### Do this
Can you lay out every line of the records below as a Markdown table with a "Row" column numbering the lines and a "Line" column holding each one, leaving out blank lines?

start Stored records

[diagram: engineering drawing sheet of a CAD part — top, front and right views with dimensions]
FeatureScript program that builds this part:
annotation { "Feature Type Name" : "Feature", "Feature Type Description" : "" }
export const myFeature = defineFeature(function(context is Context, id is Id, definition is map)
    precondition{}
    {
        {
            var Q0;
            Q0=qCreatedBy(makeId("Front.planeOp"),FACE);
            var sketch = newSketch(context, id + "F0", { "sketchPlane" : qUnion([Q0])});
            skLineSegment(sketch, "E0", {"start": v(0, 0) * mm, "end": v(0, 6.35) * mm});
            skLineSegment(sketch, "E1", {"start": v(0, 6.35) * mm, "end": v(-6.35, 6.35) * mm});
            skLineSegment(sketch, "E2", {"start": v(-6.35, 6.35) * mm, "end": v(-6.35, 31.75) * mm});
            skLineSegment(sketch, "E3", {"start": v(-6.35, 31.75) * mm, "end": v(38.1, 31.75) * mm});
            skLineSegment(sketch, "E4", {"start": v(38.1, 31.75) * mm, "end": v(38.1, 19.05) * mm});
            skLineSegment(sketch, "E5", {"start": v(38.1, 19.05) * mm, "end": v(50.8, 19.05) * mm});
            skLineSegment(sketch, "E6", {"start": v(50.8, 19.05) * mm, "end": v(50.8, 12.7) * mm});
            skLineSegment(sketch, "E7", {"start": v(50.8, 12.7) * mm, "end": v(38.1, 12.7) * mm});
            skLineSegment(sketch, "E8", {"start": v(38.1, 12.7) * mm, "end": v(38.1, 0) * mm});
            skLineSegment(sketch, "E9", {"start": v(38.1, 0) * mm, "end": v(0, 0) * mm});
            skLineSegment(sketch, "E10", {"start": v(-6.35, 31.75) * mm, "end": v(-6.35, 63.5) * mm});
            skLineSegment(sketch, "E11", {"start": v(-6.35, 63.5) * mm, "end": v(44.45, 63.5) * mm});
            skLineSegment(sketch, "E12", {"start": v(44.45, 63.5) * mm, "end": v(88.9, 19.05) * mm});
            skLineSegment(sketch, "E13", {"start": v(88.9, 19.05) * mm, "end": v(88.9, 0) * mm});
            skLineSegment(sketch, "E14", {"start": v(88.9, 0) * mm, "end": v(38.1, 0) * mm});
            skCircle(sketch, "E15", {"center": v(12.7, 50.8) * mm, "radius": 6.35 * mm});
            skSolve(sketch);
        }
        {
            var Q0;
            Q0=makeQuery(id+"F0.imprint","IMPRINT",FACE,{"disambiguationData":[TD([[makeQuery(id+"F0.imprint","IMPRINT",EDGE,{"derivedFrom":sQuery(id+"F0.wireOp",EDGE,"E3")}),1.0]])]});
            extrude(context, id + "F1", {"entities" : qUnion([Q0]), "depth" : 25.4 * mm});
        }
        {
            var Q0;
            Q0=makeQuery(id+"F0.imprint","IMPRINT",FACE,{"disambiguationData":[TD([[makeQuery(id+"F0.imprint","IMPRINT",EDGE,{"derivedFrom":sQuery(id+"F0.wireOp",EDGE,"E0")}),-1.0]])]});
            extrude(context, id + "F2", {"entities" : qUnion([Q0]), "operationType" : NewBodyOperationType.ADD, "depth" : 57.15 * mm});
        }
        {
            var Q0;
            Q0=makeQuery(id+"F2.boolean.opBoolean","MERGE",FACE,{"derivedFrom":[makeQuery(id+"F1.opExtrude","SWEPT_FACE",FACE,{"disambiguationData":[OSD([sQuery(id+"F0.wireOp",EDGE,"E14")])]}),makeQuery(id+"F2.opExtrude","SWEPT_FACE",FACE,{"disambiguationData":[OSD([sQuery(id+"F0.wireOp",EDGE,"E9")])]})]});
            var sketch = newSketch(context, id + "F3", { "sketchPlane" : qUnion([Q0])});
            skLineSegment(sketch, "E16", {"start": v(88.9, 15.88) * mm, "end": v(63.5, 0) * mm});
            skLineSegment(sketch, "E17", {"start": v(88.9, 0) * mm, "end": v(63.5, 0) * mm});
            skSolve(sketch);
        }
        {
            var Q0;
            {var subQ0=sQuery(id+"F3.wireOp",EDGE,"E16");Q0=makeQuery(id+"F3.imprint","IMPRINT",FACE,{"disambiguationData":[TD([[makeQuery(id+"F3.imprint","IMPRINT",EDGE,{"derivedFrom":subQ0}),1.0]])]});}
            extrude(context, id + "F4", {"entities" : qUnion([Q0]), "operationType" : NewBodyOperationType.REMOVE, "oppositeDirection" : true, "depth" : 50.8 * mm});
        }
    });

end Stored records

### Solution below
| Row | Line |
|---|---|
| 1 | [diagram: engineering drawing sheet of a CAD part — top, front and right views with dimensions] |
| 2 | FeatureScript program that builds this part: |
| 3 | annotation { "Feature Type Name" : "Feature", "Feature Type Description" : "" } |
| 4 | export const myFeature = defineFeature(function(context is Context, id is Id, definition is map) |
| 5 |     precondition{} |
| 6 |     { |
| 7 |         { |
| 8 |             var Q0; |
| 9 |             Q0=qCreatedBy(makeId("Front.planeOp"),FACE); |
| 10 |             var sketch = newSketch(context, id + "F0", { "sketchPlane" : qUnion([Q0])}); |
| 11 |             skLineSegment(sketch, "E0", {"start": v(0, 0) * mm, "end": v(0, 6.35) * mm}); |
| 12 |             skLineSegment(sketch, "E1", {"start": v(0, 6.35) * mm, "end": v(-6.35, 6.35) * mm}); |
| 13 |             skLineSegment(sketch, "E2", {"start": v(-6.35, 6.35) * mm, "end": v(-6.35, 31.75) * mm}); |
| 14 |             skLineSegment(sketch, "E3", {"start": v(-6.35, 31.75) * mm, "end": v(38.1, 31.75) * mm}); |
| 15 |             skLineSegment(sketch, "E4", {"start": v(38.1, 31.75) * mm, "end": v(38.1, 19.05) * mm}); |
| 16 |             skLineSegment(sketch, "E5", {"start": v(38.1, 19.05) * mm, "end": v(50.8, 19.05) * mm}); |
| 17 |             skLineSegment(sketch, "E6", {"start": v(50.8, 19.05) * mm, "end": v(50.8, 12.7) * mm}); |
| 18 |             skLineSegment(sketch, "E7", {"start": v(50.8, 12.7) * mm, "end": v(38.1, 12.7) * mm}); |
| 19 |             skLineSegment(sketch, "E8", {"start": v(38.1, 12.7) * mm, "end": v(38.1, 0) * mm}); |
| 20 |             skLineSegment(sketch, "E9", {"start": v(38.1, 0) * mm, "end": v(0, 0) * mm}); |
| 21 |             skLineSegment(sketch, "E10", {"start": v(-6.35, 31.75) * mm, "end": v(-6.35, 63.5) * mm}); |
| 22 |             skLineSegment(sketch, "E11", {"start": v(-6.35, 63.5) * mm, "end": v(44.45, 63.5) * mm}); |
| 23 |             skLineSegment(sketch, "E12", {"start": v(44.45, 63.5) * mm, "end": v(88.9, 19.05) * mm}); |
| 24 |             skLineSegment(sketch, "E13", {"start": v(88.9, 19.05) * mm, "end": v(88.9, 0) * mm}); |
| 25 |             skLineSegment(sketch, "E14", {"start": v(88.9, 0) * mm, "end": v(38.1, 0) * mm}); |
| 26 |             skCircle(sketch, "E15", {"center": v(12.7, 50.8) * mm, "radius": 6.35 * mm}); |
| 27 |             skSolve(sketch); |
| 28 |         } |
| 29 |         { |
| 30 |             var Q0; |
| 31 |             Q0=makeQuery(id+"F0.imprint","IMPRINT",FACE,{"disambiguationData":[TD([[makeQuery(id+"F0.imprint","IMPRINT",EDGE,{"derivedFrom":sQuery(id+"F0.wireOp",EDGE,"E3")}),1.0]])]}); |
| 32 |             extrude(context, id + "F1", {"entities" : qUnion([Q0]), "depth" : 25.4 * mm}); |
| 33 |         } |
| 34 |         { |
| 35 |             var Q0; |
| 36 |             Q0=makeQuery(id+"F0.imprint","IMPRINT",FACE,{"disambiguationData":[TD([[makeQuery(id+"F0.imprint","IMPRINT",EDGE,{"derivedFrom":sQuery(id+"F0.wireOp",EDGE,"E0")}),-1.0]])]}); |
| 37 |             extrude(context, id + "F2", {"entities" : qUnion([Q0]), "operationType" : NewBodyOperationType.ADD, "depth" : 57.15 * mm}); |
| 38 |         } |
| 39 |         { |
| 40 |             var Q0; |
| 41 |             Q0=makeQuery(id+"F2.boolean.opBoolean","MERGE",FACE,{"derivedFrom":[makeQuery(id+"F1.opExtrude","SWEPT_FACE",FACE,{"disambiguationData":[OSD([sQuery(id+"F0.wireOp",EDGE,"E14")])]}),makeQuery(id+"F2.opExtrude","SWEPT_FACE",FACE,{"disambiguationData":[OSD([sQuery(id+"F0.wireOp",EDGE,"E9")])]})]}); |
| 42 |             var sketch = newSketch(context, id + "F3", { "sketchPlane" : qUnion([Q0])}); |
| 43 |             skLineSegment(sketch, "E16", {"start": v(88.9, 15.88) * mm, "end": v(63.5, 0) * mm}); |
| 44 |             skLineSegment(sketch, "E17", {"start": v(88.9, 0) * mm, "end": v(63.5, 0) * mm}); |
| 45 |             skSolve(sketch); |
| 46 |         } |
| 47 |         { |
| 48 |             var Q0; |
| 49 |             {var subQ0=sQuery(id+"F3.wireOp",EDGE,"E16");Q0=makeQuery(id+"F3.imprint","IMPRINT",FACE,{"disambiguationData":[TD([[makeQuery(id+"F3.imprint","IMPRINT",EDGE,{"derivedFrom":subQ0}),1.0]])]});} |
| 50 |             extrude(context, id + "F4", {"entities" : qUnion([Q0]), "operationType" : NewBodyOperationType.REMOVE, "oppositeDirection" : true, "depth" : 50.8 * mm}); |
| 51 |         } |
| 52 |     }); |